Supplied records:
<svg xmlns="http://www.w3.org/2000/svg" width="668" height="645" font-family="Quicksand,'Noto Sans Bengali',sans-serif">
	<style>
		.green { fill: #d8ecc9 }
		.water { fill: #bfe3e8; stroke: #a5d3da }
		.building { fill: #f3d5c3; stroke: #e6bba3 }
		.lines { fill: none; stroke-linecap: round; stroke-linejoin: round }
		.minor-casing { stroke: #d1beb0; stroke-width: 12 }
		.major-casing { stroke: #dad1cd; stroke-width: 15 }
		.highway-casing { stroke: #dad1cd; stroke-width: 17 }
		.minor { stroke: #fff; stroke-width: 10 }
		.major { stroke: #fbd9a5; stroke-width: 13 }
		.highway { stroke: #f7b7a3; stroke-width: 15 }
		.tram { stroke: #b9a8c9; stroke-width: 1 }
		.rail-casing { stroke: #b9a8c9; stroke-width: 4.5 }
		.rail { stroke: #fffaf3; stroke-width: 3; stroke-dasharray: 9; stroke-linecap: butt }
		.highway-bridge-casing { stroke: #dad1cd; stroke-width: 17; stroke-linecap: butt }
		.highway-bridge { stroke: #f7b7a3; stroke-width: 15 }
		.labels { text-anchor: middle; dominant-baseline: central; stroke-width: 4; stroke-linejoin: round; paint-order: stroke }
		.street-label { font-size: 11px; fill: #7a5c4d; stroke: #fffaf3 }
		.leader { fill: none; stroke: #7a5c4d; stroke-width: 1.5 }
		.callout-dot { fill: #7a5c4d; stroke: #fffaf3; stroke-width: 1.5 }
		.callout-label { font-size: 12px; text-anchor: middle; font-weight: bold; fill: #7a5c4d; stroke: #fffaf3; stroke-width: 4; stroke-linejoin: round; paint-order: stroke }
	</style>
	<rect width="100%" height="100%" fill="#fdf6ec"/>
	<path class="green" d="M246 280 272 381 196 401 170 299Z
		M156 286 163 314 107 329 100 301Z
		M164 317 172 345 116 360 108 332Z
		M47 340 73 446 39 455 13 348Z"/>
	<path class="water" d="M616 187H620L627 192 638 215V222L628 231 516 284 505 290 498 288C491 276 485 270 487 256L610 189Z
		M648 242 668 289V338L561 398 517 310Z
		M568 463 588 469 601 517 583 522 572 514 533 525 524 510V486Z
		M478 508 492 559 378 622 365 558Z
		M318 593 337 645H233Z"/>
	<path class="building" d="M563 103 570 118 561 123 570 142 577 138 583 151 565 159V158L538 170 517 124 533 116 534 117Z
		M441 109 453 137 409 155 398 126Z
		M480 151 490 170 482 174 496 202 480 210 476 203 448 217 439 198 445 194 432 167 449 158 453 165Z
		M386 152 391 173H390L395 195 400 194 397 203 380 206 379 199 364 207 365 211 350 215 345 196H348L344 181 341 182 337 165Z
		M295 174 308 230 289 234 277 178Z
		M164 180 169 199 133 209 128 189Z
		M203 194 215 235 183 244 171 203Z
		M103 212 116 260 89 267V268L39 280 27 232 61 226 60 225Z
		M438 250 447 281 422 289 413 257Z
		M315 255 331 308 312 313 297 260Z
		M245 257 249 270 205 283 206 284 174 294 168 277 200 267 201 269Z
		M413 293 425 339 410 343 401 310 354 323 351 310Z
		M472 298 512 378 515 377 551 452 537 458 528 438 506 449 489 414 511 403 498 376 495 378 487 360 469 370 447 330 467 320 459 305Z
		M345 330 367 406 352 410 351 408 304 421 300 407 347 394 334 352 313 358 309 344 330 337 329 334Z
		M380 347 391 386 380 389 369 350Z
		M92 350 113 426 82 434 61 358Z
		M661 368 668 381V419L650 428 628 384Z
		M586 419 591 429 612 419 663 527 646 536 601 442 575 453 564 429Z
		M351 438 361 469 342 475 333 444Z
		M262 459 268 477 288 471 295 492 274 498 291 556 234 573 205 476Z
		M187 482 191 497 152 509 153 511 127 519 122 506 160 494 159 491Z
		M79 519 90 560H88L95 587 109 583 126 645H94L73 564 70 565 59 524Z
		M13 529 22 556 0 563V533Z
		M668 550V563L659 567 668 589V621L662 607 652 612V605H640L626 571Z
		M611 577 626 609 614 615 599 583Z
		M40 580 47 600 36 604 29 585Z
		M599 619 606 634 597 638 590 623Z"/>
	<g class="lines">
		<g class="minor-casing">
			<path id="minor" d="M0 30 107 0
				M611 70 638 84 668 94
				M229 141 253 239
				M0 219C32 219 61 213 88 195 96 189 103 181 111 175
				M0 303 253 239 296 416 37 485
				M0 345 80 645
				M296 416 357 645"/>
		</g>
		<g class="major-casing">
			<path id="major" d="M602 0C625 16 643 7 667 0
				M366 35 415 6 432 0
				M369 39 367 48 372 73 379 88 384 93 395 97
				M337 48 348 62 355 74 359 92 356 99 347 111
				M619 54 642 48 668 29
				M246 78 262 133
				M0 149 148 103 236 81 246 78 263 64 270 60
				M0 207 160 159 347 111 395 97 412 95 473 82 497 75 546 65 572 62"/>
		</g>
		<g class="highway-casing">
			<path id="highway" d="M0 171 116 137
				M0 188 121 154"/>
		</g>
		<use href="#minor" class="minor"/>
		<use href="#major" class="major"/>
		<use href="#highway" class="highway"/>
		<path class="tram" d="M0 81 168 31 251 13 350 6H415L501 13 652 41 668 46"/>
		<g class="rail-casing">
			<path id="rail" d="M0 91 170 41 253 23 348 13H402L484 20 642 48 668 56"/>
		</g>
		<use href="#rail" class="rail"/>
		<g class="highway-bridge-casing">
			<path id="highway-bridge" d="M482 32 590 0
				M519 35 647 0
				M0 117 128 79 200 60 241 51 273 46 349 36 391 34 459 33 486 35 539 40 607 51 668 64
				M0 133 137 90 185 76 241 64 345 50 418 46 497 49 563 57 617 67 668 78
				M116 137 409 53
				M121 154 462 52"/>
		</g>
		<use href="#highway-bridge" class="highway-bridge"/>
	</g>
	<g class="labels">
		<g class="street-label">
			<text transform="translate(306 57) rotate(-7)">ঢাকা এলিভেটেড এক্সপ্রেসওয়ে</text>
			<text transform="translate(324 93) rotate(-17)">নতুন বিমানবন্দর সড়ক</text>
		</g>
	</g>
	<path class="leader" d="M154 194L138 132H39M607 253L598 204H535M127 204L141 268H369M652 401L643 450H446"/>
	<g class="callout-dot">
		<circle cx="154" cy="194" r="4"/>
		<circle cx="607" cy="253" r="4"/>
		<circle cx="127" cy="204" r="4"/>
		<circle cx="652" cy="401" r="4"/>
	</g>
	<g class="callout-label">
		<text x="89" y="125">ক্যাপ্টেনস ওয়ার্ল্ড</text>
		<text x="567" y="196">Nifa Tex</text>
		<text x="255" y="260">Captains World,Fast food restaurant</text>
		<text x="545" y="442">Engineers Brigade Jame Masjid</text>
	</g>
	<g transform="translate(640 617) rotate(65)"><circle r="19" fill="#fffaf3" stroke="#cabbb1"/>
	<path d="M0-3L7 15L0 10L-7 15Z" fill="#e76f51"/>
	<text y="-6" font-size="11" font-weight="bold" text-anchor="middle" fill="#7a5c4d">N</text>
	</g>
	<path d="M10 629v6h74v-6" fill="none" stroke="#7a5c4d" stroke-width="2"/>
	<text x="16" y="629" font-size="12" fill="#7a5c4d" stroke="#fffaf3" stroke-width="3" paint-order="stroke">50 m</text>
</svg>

Task goal: Among the entries above, locate the lines containing "#dad1cd; stroke-width: 15" and "M203 194 215 235 183 244 171 203Z", and transcribe exactly those two lines and all lines between.

Completed exercise:
		.major-casing { stroke: #dad1cd; stroke-width: 15 }
		.highway-casing { stroke: #dad1cd; stroke-width: 17 }
		.minor { stroke: #fff; stroke-width: 10 }
		.major { stroke: #fbd9a5; stroke-width: 13 }
		.highway { stroke: #f7b7a3; stroke-width: 15 }
		.tram { stroke: #b9a8c9; stroke-width: 1 }
		.rail-casing { stroke: #b9a8c9; stroke-width: 4.5 }
		.rail { stroke: #fffaf3; stroke-width: 3; stroke-dasharray: 9; stroke-linecap: butt }
		.highway-bridge-casing { stroke: #dad1cd; stroke-width: 17; stroke-linecap: butt }
		.highway-bridge { stroke: #f7b7a3; stroke-width: 15 }
		.labels { text-anchor: middle; dominant-baseline: central; stroke-width: 4; stroke-linejoin: round; paint-order: stroke }
		.street-label { font-size: 11px; fill: #7a5c4d; stroke: #fffaf3 }
		.leader { fill: none; stroke: #7a5c4d; stroke-width: 1.5 }
		.callout-dot { fill: #7a5c4d; stroke: #fffaf3; stroke-width: 1.5 }
		.callout-label { font-size: 12px; text-anchor: middle; font-weight: bold; fill: #7a5c4d; stroke: #fffaf3; stroke-width: 4; stroke-linejoin: round; paint-order: stroke }
	</style>
	<rect width="100%" height="100%" fill="#fdf6ec"/>
	<path class="green" d="M246 280 272 381 196 401 170 299Z
		M156 286 163 314 107 329 100 301Z
		M164 317 172 345 116 360 108 332Z
		M47 340 73 446 39 455 13 348Z"/>
	<path class="water" d="M616 187H620L627 192 638 215V222L628 231 516 284 505 290 498 288C491 276 485 270 487 256L610 189Z
		M648 242 668 289V338L561 398 517 310Z
		M568 463 588 469 601 517 583 522 572 514 533 525 524 510V486Z
		M478 508 492 559 378 622 365 558Z
		M318 593 337 645H233Z"/>
	<path class="building" d="M563 103 570 118 561 123 570 142 577 138 583 151 565 159V158L538 170 517 124 533 116 534 117Z
		M441 109 453 137 409 155 398 126Z
		M480 151 490 170 482 174 496 202 480 210 476 203 448 217 439 198 445 194 432 167 449 158 453 165Z
		M386 152 391 173H390L395 195 400 194 397 203 380 206 379 199 364 207 365 211 350 215 345 196H348L344 181 341 182 337 165Z
		M295 174 308 230 289 234 277 178Z
		M164 180 169 199 133 209 128 189Z
		M203 194 215 235 183 244 171 203Z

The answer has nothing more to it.